Re: [PATCH 1/5] block: don't call blk_mq_delay_run_hw_queue() in case of BLK_STS_RESOURCE

Ming Lei <ming.lei@xxxxxxxxxx> · Wed, 20 Sep 2017 00:04:02 +0800

On Tue, Sep 19, 2017 at 11:56:03AM -0400, Mike Snitzer wrote:
> On Tue, Sep 19 2017 at 11:36am -0400,
> Bart Van Assche <Bart.VanAssche@xxxxxxx> wrote:
> 
> > On Tue, 2017-09-19 at 13:43 +0800, Ming Lei wrote:
> > > On Mon, Sep 18, 2017 at 03:18:16PM +0000, Bart Van Assche wrote:
> > > > If you are still looking at removing the blk_mq_delay_run_hw_queue() calls
> > > > then I think you are looking in the wrong direction.
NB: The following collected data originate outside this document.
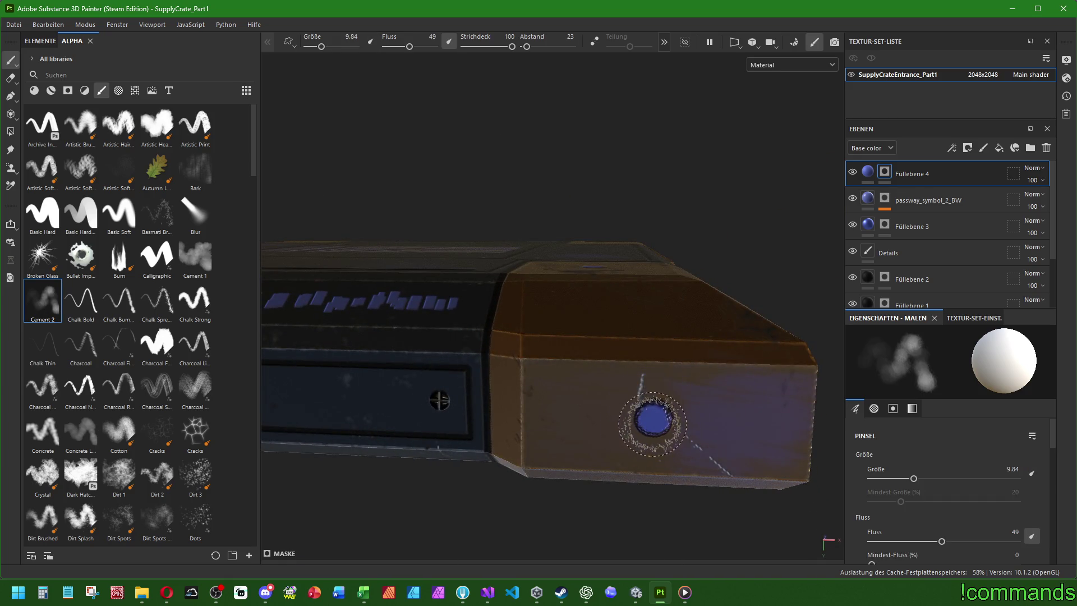
key(bracketright)
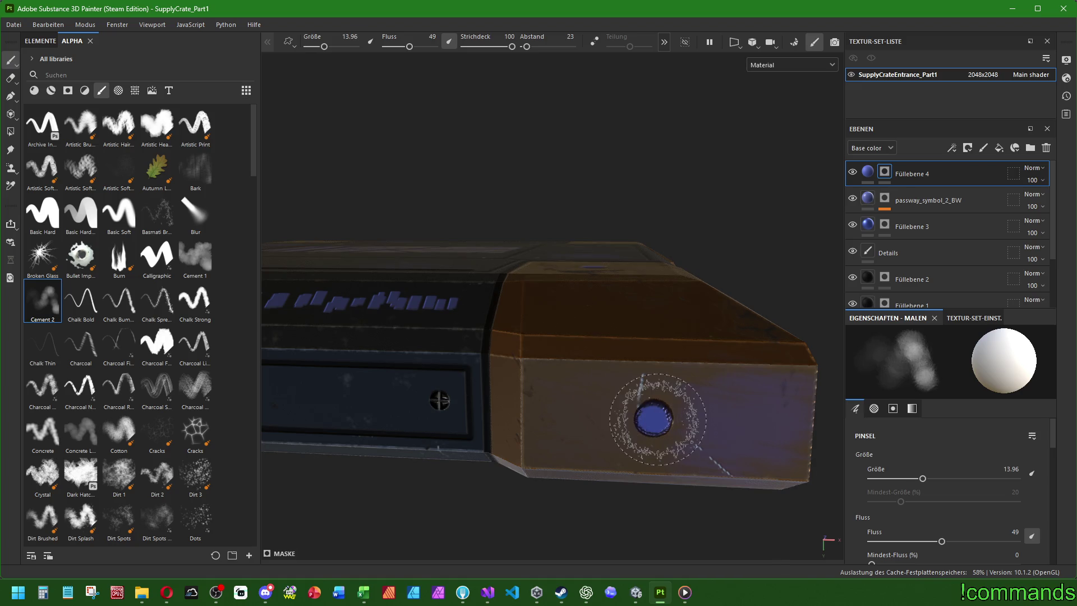
key(bracketright)
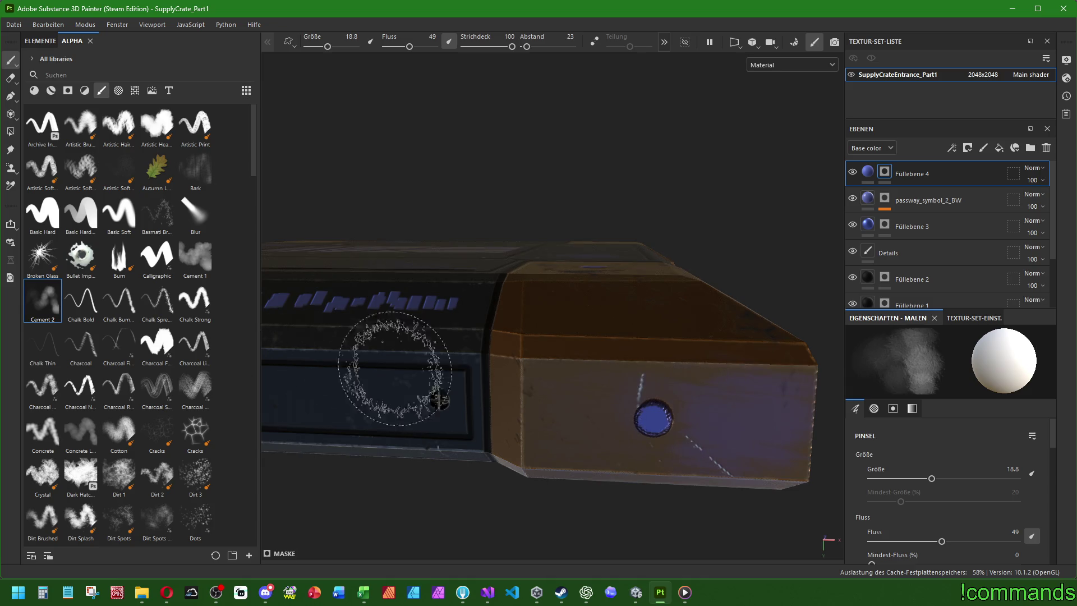
scroll(477, 371, down, 2)
mouse_move(624, 408)
alt+mouse_down()
mouse_move(710, 361)
mouse_move(372, 360)
alt+mouse_up()
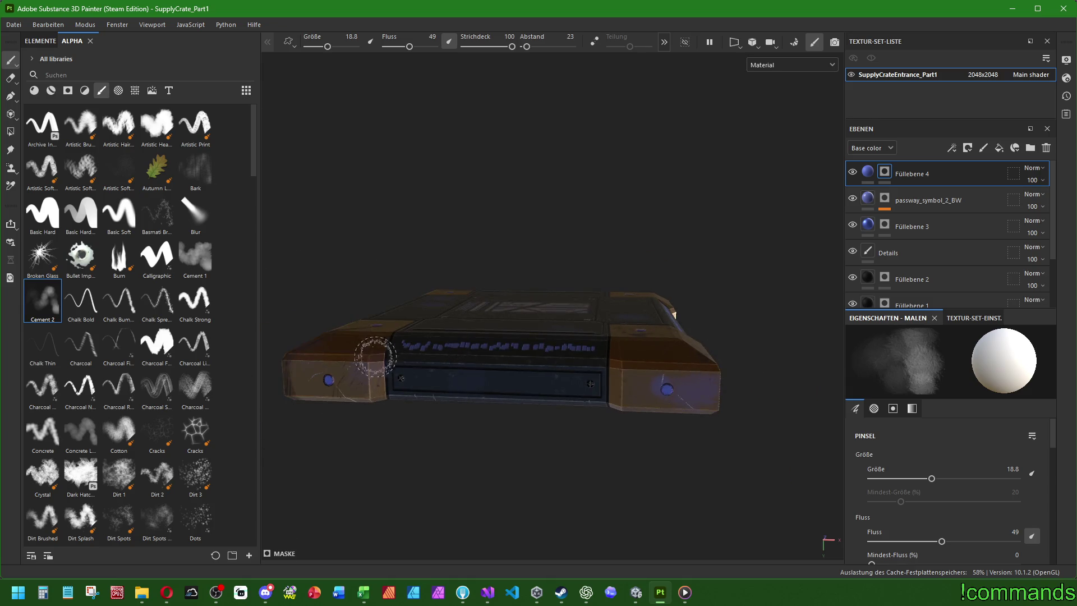
scroll(357, 317, up, 2)
alt+drag(357, 317, 449, 329)
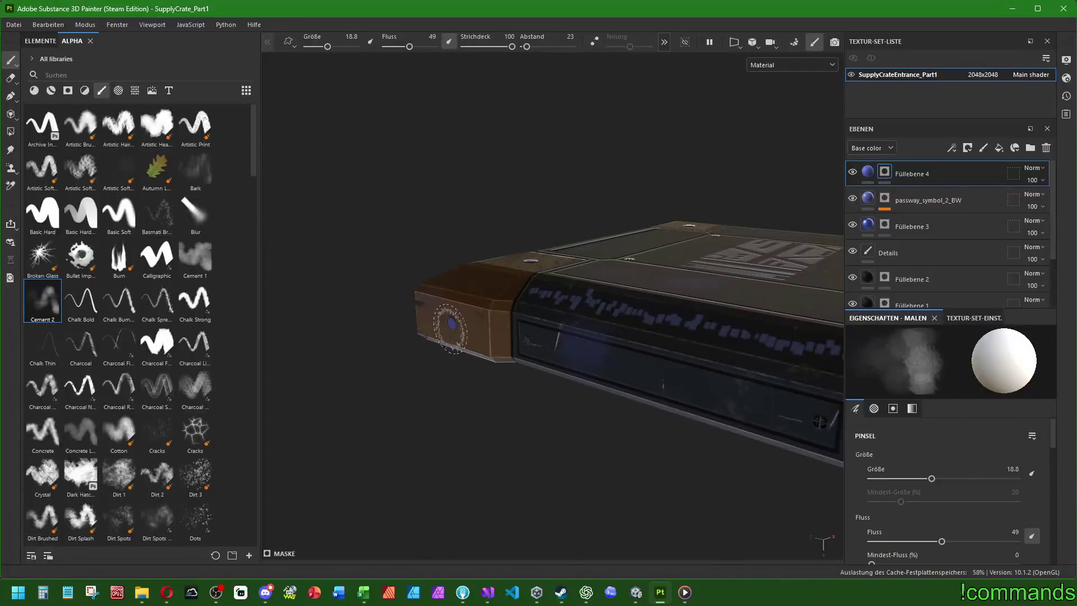
alt+drag(610, 367, 623, 335)
mouse_move(686, 352)
alt+middle_down()
mouse_move(676, 337)
mouse_move(422, 339)
alt+middle_up()
alt+drag(423, 339, 778, 372)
What kind of problem
> > > > are you trying to solve? Is it perhaps that there can be a delay between
> > > 
> > > Actually the improvement on dm-rq IO schedule(the patch 2 ~ 5) doesn't
> > > need this patch.
> > 
> > The approach of this patch series looks wrong to me and patch 5/5 is an ugly
> > hack in my opinion. That's why I asked you to drop the entire patch series and
> > to test whether inserting a queue run call into the dm-mpath end_io callback
> > yields a similar performance improvement to the patches you posted. Please do
> > not expect me to spend more time on this patch series if you do not come up
> > with measurement results for the proposed alternative.
> 
> Bart, asserting that Ming's work is a hack doesn't help your apparent
> goal of deligitimizing Ming's work.
> 
> Nor does it take away from the fact that your indecision on appropriate
> timeouts (let alone ability to defend and/or explain them) validates
> Ming calling them into question (which you are now dodging regularly).
> 
> But please don't take this feedback and shut-down.  Instead please work
> together more constructively.  This doesn't need to be adversarial!  I
> am at a loss for why there is such animosity from your end Bart.
> 
> Please dial it back.  It is just a distraction that fosters needless
> in-fighting.
> 
> Believe it or not: Ming is just trying to improve the code because he
> has a testbed that is showing fairly abysmal performance with dm-mq
> multipath (on lpfc with scsi-mq).
> 
> Ming, if you can: please see if what Bart has proposed (instead: run
> queue at end_io) helps.  Though I don't yet see why that should be
> needed.

Run queue at end_io is definitely wrong, because blk-mq has SCHED_RESTART
to do that already.

The dm-mpath performance issue is nothing to do with that, actually
the issue is very similar with my improvement on SCSI-MQ, because
now dm_dispatch_clone_request() doesn't know if the underlying
queue is busy or not, and dm-rq/mpath is just trying to dispatch
more request to underlying queue even though it is busy, then IO
merge can't be done easily on dm-rq/mpath.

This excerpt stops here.